Menurut pelatih asal Austria ini, ia menyesali banyaknya permintaan wawancara pada pemain dan agenda tak penting dari PSSI. Hal itu diungkapkan Riedl menjawab pertanyaan wartawan Indonesia di Malaysia setelah Cristian Gonzales dkk. menelan kekalahan pertamanya di Piala AFF 2010.

Diakui Riedl, ia terusik dengan eksploitasi tim baik dari media maupun PSSI.

"Ya media terlalu banyak minta wawancara tim. Belakangan ini aktivitas dari federasi (PSSI, red) juga agak mengganggu kami. Kegiatan-kegiatan yang berlebihan dan tidak perlu," sindir Riedl. "Mungkin habis (kekalahan) ini, kalian (media) baru akan down to earth," sambungnya.

Euforia terhadap timnas menggila terutama sejak memenangi dua pertandingan pertamanya di fase grup dengan skor mencolok. Para pemain seperti kurang terlindungi dari kejaran wartawan, mulai dari pinggir lapangan latihan sampai di dalam pesawat.

PSSI juga dinilai melakukan blunder ketika membawa seluruh anggota tim ke rumah seorang politisi (Aburizal Bakrie) dan mengikuti doa bersama yang diadakan di sebuah pesantren di Jakarta, kurang 16 jam sebelum bertolak ke Malaysia.

Revolusi PSSI

Kelelahan mental dan stamina disinyalir menjadi penyebab utama hasil memalukan yang dialami timnas Indonesia dari Malaysia (3-0) pada leg pertama final AFF Suzuki Cup 2010 di Stadion Bukit Jalil.

Demikian disampaikan salah seorang pendukung Indonesia, Wisnu, usai terjadinya gol ketiga Malaysia.

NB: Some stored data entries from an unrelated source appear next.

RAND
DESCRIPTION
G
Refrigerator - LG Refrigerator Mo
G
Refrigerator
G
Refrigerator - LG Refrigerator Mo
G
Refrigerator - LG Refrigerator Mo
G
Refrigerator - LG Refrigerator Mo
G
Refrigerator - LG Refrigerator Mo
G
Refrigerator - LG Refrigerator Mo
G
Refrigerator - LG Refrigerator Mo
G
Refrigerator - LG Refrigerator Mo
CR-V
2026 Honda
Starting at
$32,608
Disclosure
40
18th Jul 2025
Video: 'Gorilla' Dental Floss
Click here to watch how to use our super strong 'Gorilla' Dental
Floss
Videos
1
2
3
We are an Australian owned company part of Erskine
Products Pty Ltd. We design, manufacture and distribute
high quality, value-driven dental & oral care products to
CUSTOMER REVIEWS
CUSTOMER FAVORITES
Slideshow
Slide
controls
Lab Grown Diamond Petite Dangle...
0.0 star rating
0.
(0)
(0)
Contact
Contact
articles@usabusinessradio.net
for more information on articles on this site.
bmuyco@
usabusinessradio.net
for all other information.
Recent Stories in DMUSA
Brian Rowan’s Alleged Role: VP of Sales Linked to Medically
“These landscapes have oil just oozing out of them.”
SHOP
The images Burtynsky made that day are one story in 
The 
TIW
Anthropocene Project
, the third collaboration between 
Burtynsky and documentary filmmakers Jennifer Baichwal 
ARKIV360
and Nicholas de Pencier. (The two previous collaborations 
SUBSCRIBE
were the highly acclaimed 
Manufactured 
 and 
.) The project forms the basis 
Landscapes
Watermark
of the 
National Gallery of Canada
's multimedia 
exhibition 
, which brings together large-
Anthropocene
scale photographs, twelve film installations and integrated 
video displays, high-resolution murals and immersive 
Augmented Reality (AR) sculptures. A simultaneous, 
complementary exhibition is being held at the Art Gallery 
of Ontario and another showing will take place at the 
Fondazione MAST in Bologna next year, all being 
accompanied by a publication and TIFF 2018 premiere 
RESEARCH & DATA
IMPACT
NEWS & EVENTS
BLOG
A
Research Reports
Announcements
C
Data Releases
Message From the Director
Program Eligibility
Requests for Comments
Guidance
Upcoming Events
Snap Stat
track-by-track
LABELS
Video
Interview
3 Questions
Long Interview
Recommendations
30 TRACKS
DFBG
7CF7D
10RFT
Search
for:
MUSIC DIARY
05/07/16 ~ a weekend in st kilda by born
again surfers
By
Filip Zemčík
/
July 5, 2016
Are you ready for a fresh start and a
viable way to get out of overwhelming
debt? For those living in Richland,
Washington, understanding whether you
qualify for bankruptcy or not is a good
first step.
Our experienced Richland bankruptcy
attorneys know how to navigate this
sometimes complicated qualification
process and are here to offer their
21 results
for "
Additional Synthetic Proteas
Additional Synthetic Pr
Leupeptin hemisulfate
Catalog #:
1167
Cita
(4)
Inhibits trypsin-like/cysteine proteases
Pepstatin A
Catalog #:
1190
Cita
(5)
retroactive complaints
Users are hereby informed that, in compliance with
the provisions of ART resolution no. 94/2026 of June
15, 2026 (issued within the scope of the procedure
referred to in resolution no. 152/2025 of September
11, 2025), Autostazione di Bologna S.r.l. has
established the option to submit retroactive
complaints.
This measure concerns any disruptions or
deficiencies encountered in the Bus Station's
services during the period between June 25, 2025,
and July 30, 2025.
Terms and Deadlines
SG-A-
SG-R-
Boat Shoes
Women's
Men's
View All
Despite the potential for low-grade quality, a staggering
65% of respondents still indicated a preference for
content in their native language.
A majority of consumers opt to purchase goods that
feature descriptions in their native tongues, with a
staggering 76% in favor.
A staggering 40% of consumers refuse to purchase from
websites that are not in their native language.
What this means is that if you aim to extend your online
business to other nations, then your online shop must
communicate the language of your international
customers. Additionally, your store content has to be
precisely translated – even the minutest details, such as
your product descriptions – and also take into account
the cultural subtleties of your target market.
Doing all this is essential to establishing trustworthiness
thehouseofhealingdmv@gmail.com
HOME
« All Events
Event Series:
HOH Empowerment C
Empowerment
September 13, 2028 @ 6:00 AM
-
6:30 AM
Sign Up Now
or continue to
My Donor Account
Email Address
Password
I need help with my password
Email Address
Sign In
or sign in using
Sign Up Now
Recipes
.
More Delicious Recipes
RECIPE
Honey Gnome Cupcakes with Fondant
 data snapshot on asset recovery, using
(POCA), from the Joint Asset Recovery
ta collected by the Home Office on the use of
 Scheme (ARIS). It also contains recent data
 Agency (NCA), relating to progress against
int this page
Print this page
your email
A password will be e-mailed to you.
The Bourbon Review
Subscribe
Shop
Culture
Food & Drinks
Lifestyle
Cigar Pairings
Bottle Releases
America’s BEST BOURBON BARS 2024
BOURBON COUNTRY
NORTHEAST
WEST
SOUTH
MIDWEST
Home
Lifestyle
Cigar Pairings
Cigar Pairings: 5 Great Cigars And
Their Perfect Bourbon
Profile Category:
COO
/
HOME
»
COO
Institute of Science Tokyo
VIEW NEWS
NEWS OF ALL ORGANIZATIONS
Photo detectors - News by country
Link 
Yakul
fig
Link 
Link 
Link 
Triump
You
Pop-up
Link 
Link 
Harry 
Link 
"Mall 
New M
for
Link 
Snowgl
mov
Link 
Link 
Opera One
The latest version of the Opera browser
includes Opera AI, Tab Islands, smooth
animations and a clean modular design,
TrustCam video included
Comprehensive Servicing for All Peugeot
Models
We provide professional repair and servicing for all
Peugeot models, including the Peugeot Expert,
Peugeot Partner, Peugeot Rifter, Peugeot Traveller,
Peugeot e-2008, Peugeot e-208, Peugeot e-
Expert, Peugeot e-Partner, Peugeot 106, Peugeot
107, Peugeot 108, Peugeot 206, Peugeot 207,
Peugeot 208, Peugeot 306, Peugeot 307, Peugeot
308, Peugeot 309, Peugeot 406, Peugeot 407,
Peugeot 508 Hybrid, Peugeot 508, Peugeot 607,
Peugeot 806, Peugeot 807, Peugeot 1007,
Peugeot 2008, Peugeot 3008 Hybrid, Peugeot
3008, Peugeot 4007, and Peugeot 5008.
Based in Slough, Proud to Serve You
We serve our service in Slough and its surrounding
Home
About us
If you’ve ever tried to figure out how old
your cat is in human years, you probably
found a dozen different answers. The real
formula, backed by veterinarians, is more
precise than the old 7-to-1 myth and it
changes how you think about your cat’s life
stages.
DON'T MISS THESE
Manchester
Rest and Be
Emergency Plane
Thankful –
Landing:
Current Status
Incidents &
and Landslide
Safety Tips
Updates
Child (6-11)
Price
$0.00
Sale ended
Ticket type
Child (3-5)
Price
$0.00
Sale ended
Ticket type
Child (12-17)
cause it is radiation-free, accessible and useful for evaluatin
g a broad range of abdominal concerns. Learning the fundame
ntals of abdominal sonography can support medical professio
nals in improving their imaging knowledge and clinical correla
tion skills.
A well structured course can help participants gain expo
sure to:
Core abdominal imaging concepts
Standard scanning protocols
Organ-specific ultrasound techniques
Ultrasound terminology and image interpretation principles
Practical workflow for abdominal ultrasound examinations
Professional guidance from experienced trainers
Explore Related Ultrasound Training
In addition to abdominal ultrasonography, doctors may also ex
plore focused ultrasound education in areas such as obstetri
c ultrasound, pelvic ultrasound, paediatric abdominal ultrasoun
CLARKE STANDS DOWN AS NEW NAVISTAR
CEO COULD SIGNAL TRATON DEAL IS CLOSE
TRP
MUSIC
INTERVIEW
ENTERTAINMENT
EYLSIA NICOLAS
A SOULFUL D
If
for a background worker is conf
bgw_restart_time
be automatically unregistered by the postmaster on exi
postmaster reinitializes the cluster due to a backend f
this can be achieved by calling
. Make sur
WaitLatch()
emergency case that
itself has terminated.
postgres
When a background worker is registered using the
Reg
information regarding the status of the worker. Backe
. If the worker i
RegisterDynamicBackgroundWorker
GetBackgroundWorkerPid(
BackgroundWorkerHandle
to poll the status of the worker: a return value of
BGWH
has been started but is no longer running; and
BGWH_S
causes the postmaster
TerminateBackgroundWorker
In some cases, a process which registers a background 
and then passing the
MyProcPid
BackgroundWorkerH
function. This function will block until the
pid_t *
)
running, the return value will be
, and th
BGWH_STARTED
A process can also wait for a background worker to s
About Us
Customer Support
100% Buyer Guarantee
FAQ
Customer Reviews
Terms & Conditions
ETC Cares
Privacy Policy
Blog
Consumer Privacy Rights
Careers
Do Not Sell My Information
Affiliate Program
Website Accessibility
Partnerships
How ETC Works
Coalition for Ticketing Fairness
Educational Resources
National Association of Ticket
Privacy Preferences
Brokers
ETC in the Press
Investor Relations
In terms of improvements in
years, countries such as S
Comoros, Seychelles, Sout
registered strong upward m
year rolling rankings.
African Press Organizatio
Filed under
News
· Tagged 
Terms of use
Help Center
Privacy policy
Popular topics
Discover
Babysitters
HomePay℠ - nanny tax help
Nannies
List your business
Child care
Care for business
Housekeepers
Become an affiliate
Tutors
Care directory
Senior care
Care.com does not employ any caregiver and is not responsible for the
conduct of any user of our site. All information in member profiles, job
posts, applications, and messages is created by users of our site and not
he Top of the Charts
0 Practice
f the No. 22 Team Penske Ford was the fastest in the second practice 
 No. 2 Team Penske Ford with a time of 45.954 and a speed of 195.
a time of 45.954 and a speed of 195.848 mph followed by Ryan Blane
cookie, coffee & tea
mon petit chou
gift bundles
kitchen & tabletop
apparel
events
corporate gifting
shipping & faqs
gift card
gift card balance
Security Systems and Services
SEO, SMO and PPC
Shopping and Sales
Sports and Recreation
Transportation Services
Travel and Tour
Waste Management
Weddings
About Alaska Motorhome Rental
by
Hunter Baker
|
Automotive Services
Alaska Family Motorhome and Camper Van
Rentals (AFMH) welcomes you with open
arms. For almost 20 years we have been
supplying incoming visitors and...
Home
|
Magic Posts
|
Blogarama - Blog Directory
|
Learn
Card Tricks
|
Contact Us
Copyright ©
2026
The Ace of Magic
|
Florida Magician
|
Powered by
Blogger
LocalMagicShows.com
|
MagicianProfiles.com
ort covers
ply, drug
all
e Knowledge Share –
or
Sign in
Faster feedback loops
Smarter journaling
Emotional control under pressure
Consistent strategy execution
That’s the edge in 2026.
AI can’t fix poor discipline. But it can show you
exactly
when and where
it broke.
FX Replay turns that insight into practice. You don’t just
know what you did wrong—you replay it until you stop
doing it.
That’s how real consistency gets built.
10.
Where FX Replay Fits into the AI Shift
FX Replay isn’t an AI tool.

Dia lantas mengganti kostumnya dengan kaus bertuliskan "Revolusi PSSI".

"Pemain mengalami kelelahan mental akibat banyaknya acara yang dilakukan menjelang final. Ini salah Nurdin Halid selaku Ketua Umum PSSI," ujar Wisnu kepada okezone.

Sebagai bentuk pertanggungjawaban, Nurdin harus meletakkan jabatannya. "Nurdin turun," tegas Wisnu lagi.

Sebelum laga final, Nurdin memboyong para pemain ke rumah Ketua Umum Partai Golkar Aburizal Bakrie. Setelah itu, ia pun menggiring para pemain mengikuti istigasah di salah satu pesantren di Jakarta.

Acara tidak wajar yang dilakukan timnas ini, diklaim Wisnu sebagai penyebab letihnya mental pemain.